Pour faire face «aux pires coupes financières qui ont jamais frappé le secteur humanitaire», l’Organisation des Nations unies a annoncé ce lundi 16 juin une réduction drastique de l’aide mondiale pour cette année. Cette mesure, qui va laisser des dizaines de millions de personnes en détresse, est en grande partie due au retrait brutal des Etats-Unis de plusieurs instances de l’ONU – annoncé en février par un décret exécutif, signé par Donald Trump.
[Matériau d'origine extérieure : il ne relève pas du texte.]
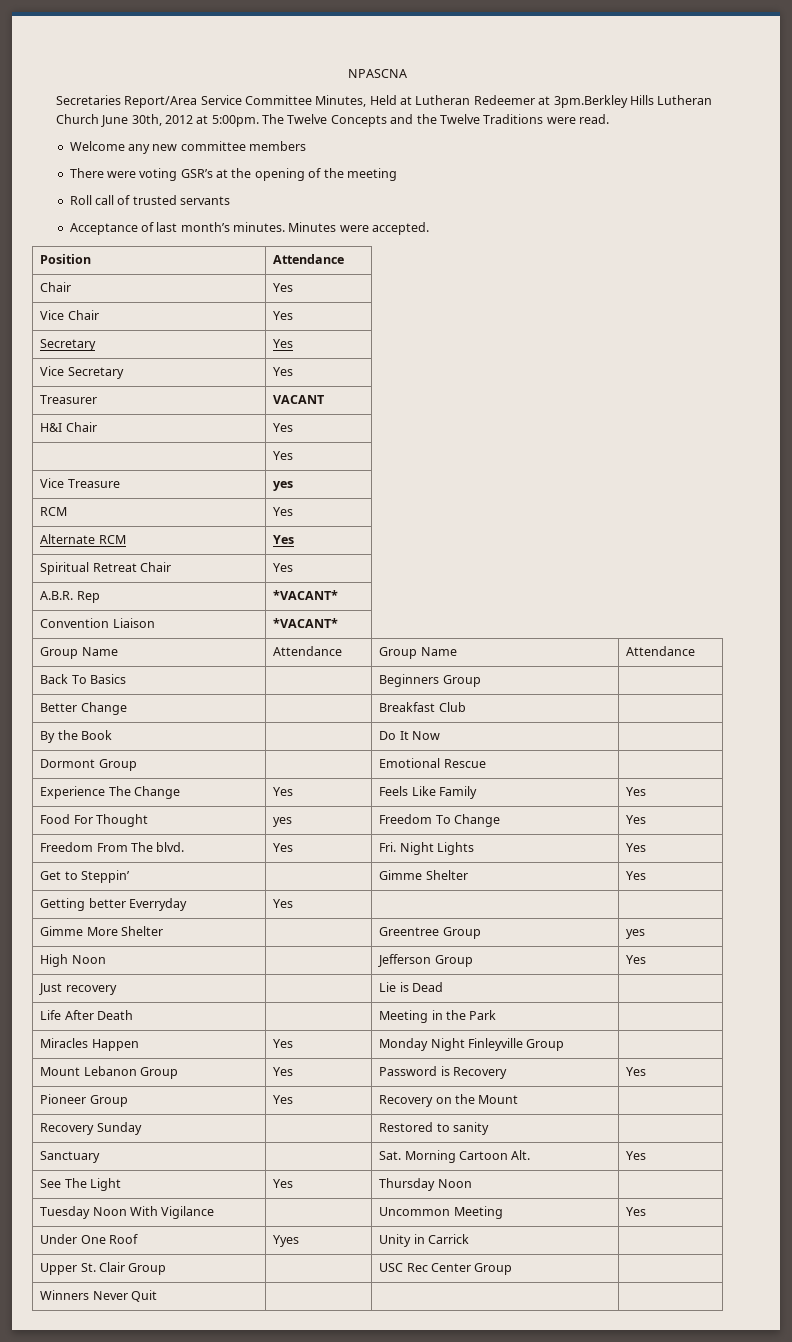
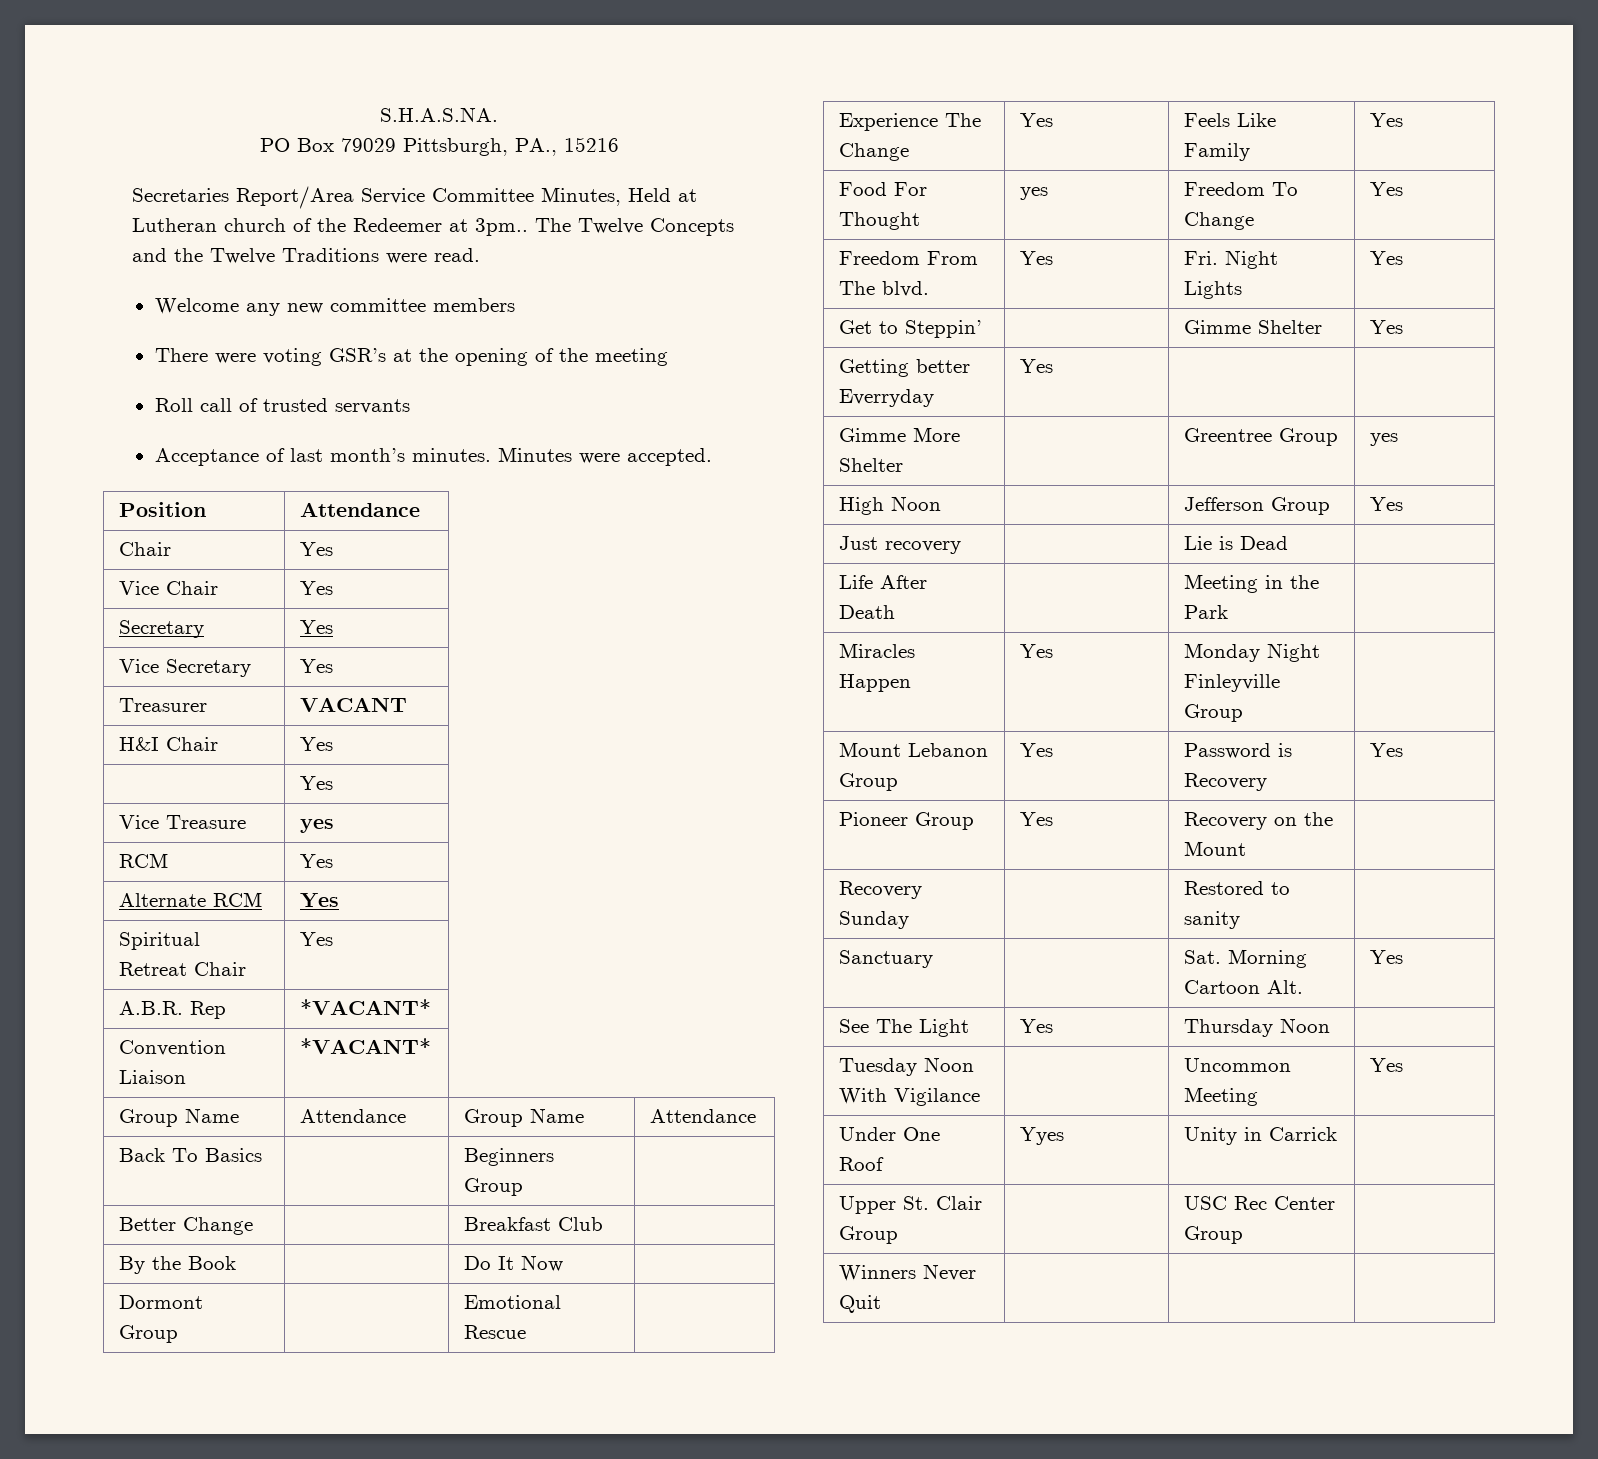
[348,69,407,78] NPASCNA -> [380,107,498,122] [259,137,619,156] S.H.A.S.NA. // PO Box 79029 Pittsburgh, PA., 15216
[473,95,713,108] [55,114,259,127] Redeemer at 3pm.Berkley Hills Lutheran Church June 30th, 2012 at 5:00pm. -> [223,218,528,236] church of the Redeemer at 3pm..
Le nouveau plan de 29 milliards de dollars, là où l’ONU en réclamait 44 milliards pour 2025, doit «hyper-prioriser» l’aide pour 114 millions de personnes, selon le communiqué diffusé par l’Agence de coordination de l’aide humanitaire de l’ONU (Ocha). Le plan initial devait permettre d’aider «180 millions de personnes vulnérables». Selon l’Ocha, l’ONU n’a réussi à récolter que 5,6 milliards de dollars, sur les 44 milliards initialement réclamés, soit 13 % du total. Pourtant, les crises humanitaires ne cessent de se multiplier : Gaza, Soudan, république démocratique du Congo, Birmanie, Ukraine notamment.
Coupes brutales
Tout le secteur humanitaire mondial a été jeté dans la tourmente par la décision du président américain Donald Trump de mettre fin ou de revoir à la baisse l’aide financière à l’étranger des Etats-Unis. Washington était jusque-là le principal donateur en termes d’aide au développement sous toutes ses formes et les coupes brutales du financement ont des conséquences dramatiques pour l’aide d’urgence, la vaccination ou encore la distribution de médicament pour lutter contre le sida. Les fonds américains représentaient parfois une part importante des budgets des agences de l’ONU ou de diverses ONG. Et ces pertes sont impossibles à compenser en quelques semaines ou même quelques mois.
Le patron de l’Organisation mondiale de la santé, Tedros Adhanom Ghebreyesus, parmi de nombreux autres, a alors dénoncé une décision qui pourrait coûter la vie à des millions de gens. Début mai, le Programme alimentaire mondial avait ainsi tiré la sonnette d’alarme sur l’aggravation de la faim en Afrique de l’ouest et centrale. L’agence des Nations unies avait évoqué fin mars une «crise sans précédent» due à la baisse de 40 % de ses financements pour l’année 2025. Au Bangladesh, c’est la lutte contre la tuberculose et son éradication qui ont été remises en cause. Dans le plus grand camp de migrants et de peuples autochtones de Colombie, dans le désert de la Guajira (nord-est) du pays, seules 3 ONG sur 28 étaient encore en mesure d’aider au mois de mai.
«Tri de la survie humaine»
«Nous avons été forcés de faire un tri de la survie humaine», a dénoncé Tom Fletcher, le chef des affaires humanitaires de l’ONU. «Les comptes sont cruels, et les conséquences sont déchirantes. Trop de personnes ne recevront pas l’aide dont elles ont besoin, mais nous sauverons autant de vies que possible avec les ressources qui nous sont données», a-t-il promis.
Pour faire «autant que possible» avec beaucoup moins, l’ONU veut mettre l’accent sur deux objectifs clés : atteindre les personnes et les endroits confrontés aux besoins les plus urgents et s’appuyer sur les plans d’aide déjà établis pour que les ressources limitées soient dirigées là où elles peuvent être les plus utiles – le plus rapidement possible. L’ONU va se baser sur une échelle qui classe la gravité des besoins humanitaires. Les zones classées niveau 4 ou 5 – «indiquant des conditions extrêmes ou catastrophiques» auront la priorité. Pour gagner en souplesse et en rapidité, l’assistance sera apportée en espèces lorsque cela sera possible, afin de «permettre aux personnes de choisir ce dont elles ont le plus besoin». «Des coupes budgétaires brutales nous laissent avec des choix brutaux», reconnaît Tom Fletcher.